__Exercise details__:
The output should be every line below, retyped exactly, with no images.
-------- Input data --------
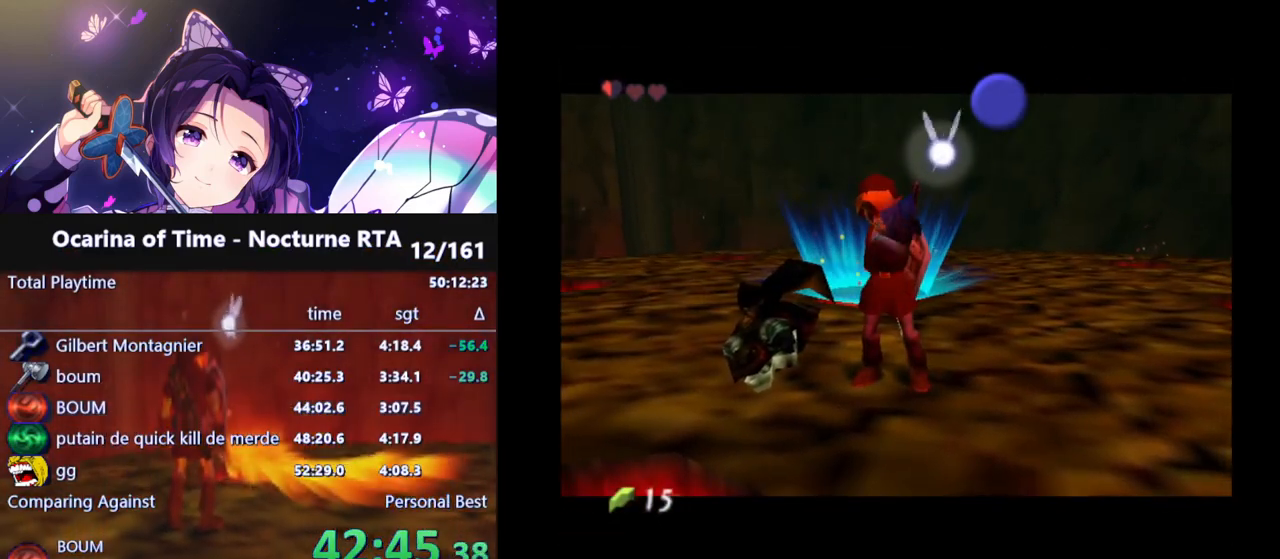
{"buttons": [], "left_stick": "center", "right_stick": "center", "events": []}
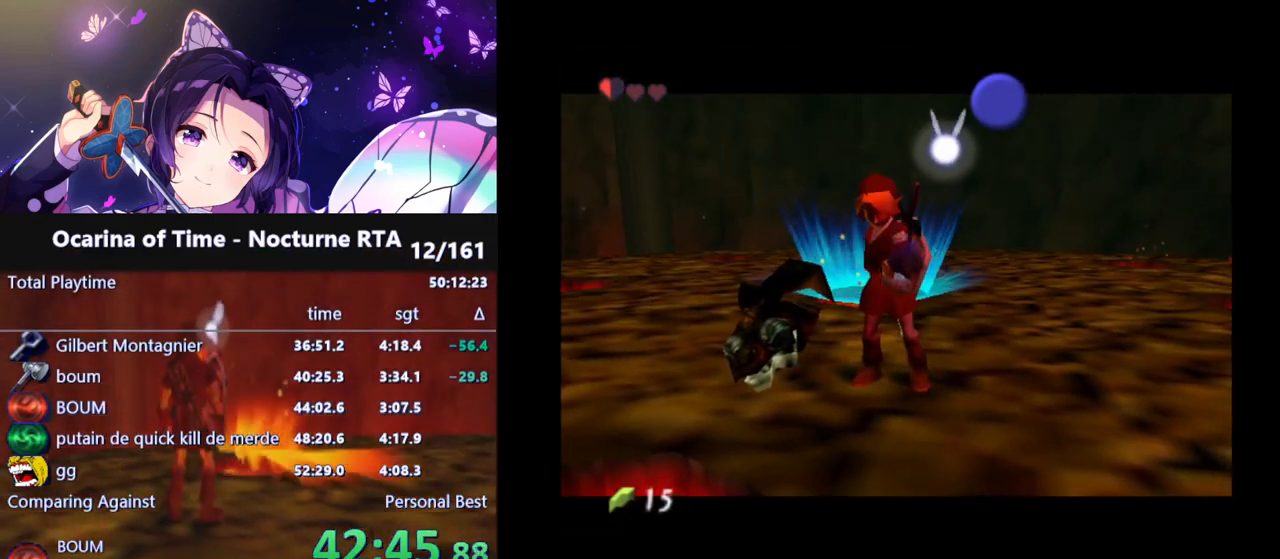
{"buttons": [], "left_stick": "center", "right_stick": "center", "events": []}
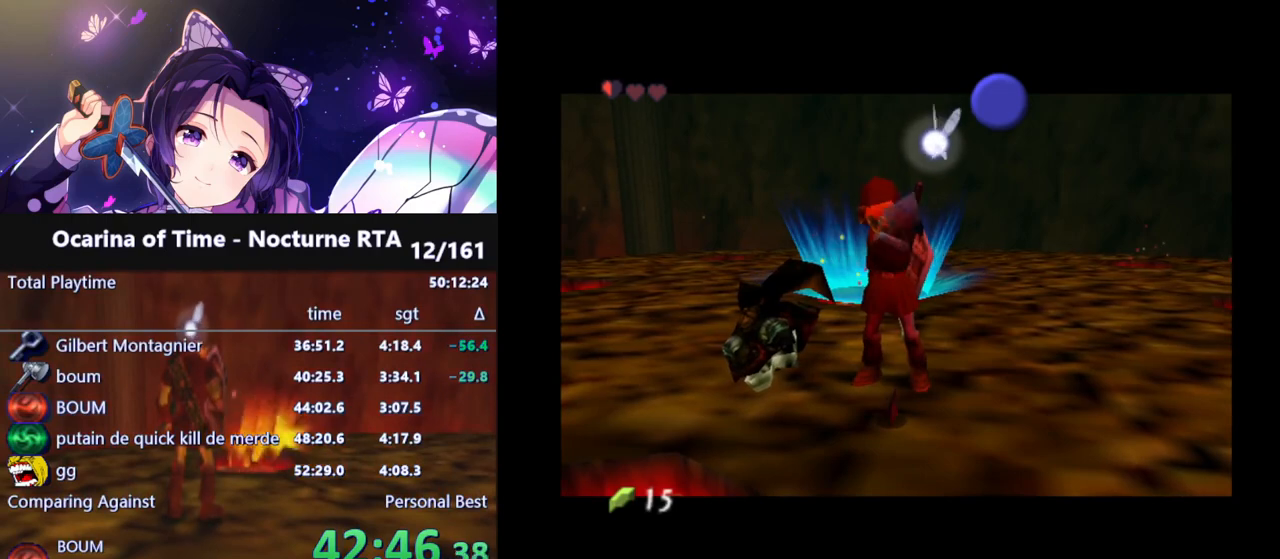
{"buttons": ["X"], "left_stick": "center", "right_stick": "center", "events": [[133, "X", "down"], [200, "X", "up"], [267, "X", "down"], [317, "X", "up"], [467, "X", "down"]]}
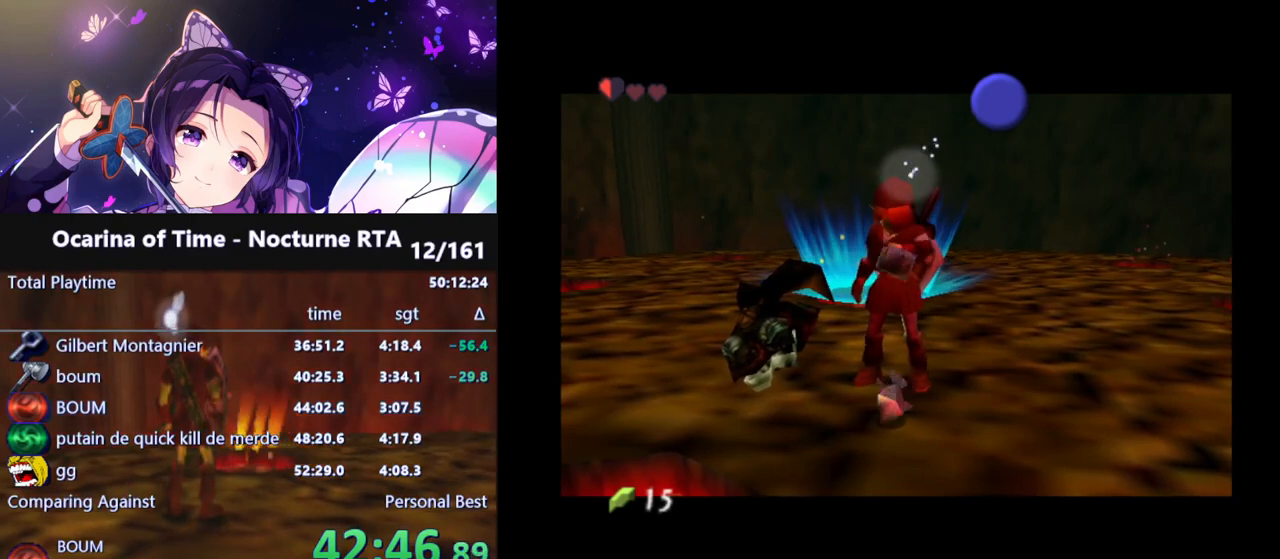
{"buttons": ["X"], "left_stick": "center", "right_stick": "center", "events": [[17, "X", "up"], [83, "X", "down"], [117, "X", "up"], [183, "X", "down"], [233, "X", "up"], [283, "X", "down"], [333, "X", "up"], [400, "X", "down"], [450, "X", "up"], [500, "X", "down"]]}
--------
__Answer to this exercise__:
{"buttons": [], "left_stick": "center", "right_stick": "center", "events": []}
{"buttons": [], "left_stick": "center", "right_stick": "center", "events": []}
{"buttons": ["X"], "left_stick": "center", "right_stick": "center", "events": [[133, "X", "down"], [200, "X", "up"], [267, "X", "down"], [317, "X", "up"], [467, "X", "down"]]}
{"buttons": ["X"], "left_stick": "center", "right_stick": "center", "events": [[17, "X", "up"], [83, "X", "down"], [117, "X", "up"], [183, "X", "down"], [233, "X", "up"], [283, "X", "down"], [333, "X", "up"], [400, "X", "down"], [450, "X", "up"], [500, "X", "down"]]}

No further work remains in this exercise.